From the evidence of this book, evolution seems to work least effectively among straw men. Education, Ridley declares, depends as much on ‘books, peers and curiosity’ as on direct indoctrination by teachers, which will not come as a surprise to any teacher. On the subject of global warming, Ridley insists that carbon dioxide levels ‘are just one influence’ on the climate among many, which is something that no climate scientist has ever denied. The well-informed will recognise what it means when Nigel Lawson is cited as an authority on this matter. Elsewhere, Ridley quotes approvingly from the American politicians Ron and Rand Paul (admired by the Tea Party), the Ukip MP Douglas Carswell and some libertarian bloggers.
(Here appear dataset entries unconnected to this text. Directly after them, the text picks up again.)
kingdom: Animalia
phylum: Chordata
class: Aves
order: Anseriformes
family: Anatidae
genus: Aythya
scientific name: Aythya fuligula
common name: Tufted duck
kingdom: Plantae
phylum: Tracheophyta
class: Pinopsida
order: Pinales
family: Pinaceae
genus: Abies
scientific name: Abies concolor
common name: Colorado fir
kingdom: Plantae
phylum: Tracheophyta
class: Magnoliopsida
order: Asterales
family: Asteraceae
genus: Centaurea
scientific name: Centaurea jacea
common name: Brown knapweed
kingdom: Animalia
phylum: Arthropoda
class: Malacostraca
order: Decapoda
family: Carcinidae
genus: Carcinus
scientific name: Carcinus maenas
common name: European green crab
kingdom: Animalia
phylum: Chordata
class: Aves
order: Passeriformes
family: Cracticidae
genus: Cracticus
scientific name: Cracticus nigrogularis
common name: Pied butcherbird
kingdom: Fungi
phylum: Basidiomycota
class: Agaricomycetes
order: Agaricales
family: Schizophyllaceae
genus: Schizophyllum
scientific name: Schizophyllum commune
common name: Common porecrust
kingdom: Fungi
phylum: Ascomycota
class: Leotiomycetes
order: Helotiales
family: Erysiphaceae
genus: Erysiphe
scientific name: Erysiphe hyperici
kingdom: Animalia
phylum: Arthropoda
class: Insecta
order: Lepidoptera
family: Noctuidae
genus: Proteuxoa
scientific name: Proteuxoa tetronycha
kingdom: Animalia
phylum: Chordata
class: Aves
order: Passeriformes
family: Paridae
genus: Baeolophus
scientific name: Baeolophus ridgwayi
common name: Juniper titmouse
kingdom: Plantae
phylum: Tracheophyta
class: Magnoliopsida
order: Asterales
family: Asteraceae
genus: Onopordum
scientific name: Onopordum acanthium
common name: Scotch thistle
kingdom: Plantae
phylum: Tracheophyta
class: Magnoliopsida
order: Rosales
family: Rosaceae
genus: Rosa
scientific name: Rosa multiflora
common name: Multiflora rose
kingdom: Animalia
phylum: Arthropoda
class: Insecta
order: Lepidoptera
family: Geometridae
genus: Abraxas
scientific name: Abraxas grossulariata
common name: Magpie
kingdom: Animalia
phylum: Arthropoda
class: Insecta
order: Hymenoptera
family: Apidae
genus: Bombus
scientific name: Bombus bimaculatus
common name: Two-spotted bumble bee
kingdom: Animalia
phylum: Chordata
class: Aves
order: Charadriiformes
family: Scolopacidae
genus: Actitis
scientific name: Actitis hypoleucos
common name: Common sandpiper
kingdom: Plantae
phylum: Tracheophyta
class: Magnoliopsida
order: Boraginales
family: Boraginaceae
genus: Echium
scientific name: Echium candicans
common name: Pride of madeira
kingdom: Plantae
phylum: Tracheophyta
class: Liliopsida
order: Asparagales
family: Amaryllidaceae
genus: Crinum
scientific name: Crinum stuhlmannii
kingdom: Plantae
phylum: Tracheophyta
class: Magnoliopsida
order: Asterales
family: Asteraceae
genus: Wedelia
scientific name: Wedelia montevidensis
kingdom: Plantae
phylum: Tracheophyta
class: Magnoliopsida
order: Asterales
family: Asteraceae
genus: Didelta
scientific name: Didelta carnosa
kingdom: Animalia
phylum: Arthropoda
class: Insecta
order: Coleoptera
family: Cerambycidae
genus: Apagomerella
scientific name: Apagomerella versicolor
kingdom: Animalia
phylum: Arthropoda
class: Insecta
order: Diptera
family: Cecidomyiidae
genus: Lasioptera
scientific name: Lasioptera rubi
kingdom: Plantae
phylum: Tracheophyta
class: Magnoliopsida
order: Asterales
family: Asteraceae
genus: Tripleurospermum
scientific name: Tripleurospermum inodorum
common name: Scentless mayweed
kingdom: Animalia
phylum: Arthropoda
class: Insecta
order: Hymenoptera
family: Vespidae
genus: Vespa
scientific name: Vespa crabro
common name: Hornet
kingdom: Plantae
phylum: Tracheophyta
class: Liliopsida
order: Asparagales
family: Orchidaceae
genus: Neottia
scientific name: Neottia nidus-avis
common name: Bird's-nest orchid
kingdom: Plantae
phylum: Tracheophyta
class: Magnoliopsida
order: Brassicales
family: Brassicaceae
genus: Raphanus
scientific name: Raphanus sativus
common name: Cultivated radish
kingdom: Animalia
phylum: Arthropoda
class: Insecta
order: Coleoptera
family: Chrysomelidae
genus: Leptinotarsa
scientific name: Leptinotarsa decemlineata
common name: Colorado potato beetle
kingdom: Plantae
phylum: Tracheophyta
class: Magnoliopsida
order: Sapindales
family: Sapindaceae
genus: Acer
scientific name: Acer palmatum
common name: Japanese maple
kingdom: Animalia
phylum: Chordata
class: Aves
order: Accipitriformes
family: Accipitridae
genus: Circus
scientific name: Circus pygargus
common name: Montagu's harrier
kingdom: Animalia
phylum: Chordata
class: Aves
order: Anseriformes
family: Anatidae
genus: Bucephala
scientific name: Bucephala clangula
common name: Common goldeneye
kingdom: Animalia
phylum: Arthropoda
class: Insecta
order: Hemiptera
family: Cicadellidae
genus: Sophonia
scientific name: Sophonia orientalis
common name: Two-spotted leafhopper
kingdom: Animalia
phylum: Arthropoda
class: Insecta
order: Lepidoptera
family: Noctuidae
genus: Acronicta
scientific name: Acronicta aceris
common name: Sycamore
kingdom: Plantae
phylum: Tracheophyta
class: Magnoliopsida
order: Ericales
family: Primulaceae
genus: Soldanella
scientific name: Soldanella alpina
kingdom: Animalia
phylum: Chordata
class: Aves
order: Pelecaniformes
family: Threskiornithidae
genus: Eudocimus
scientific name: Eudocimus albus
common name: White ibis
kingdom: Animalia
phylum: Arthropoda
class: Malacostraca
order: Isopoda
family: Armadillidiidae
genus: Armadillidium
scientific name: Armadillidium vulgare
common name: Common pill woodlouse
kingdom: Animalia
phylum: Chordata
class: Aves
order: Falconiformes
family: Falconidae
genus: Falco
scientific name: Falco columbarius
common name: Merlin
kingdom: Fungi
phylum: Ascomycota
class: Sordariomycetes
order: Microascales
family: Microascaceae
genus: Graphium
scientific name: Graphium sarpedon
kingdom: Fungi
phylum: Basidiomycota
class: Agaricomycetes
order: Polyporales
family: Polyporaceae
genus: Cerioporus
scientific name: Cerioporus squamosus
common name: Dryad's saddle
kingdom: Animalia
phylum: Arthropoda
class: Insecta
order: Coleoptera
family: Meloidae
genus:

Ridley allows that some things planned by people have gone rather well — after thinking quite hard, he quizzically suggests the moon landings. But in the main he despairs of humanity’s ability to manage things, a pessimism that might have been strengthened by his experience as chairman of Northern Rock. (Ridley here pleads that the global financial crisis was caused by too much regulation.) His vision of a utopian libertarian future of pandemic evolution, however, might not delight all readers. ‘Put parents in charge of their children’s individual education budget,’ his peroration enthuses; ‘patients in charge of their own health budget; cut out the bureaucratic middle man.’ But the effect of cutting out the bureaucratic middle man, inevitably, would be to force us all to become amateur bureaucrats. Personally, I think that sounds like evolution gone horribly wrong.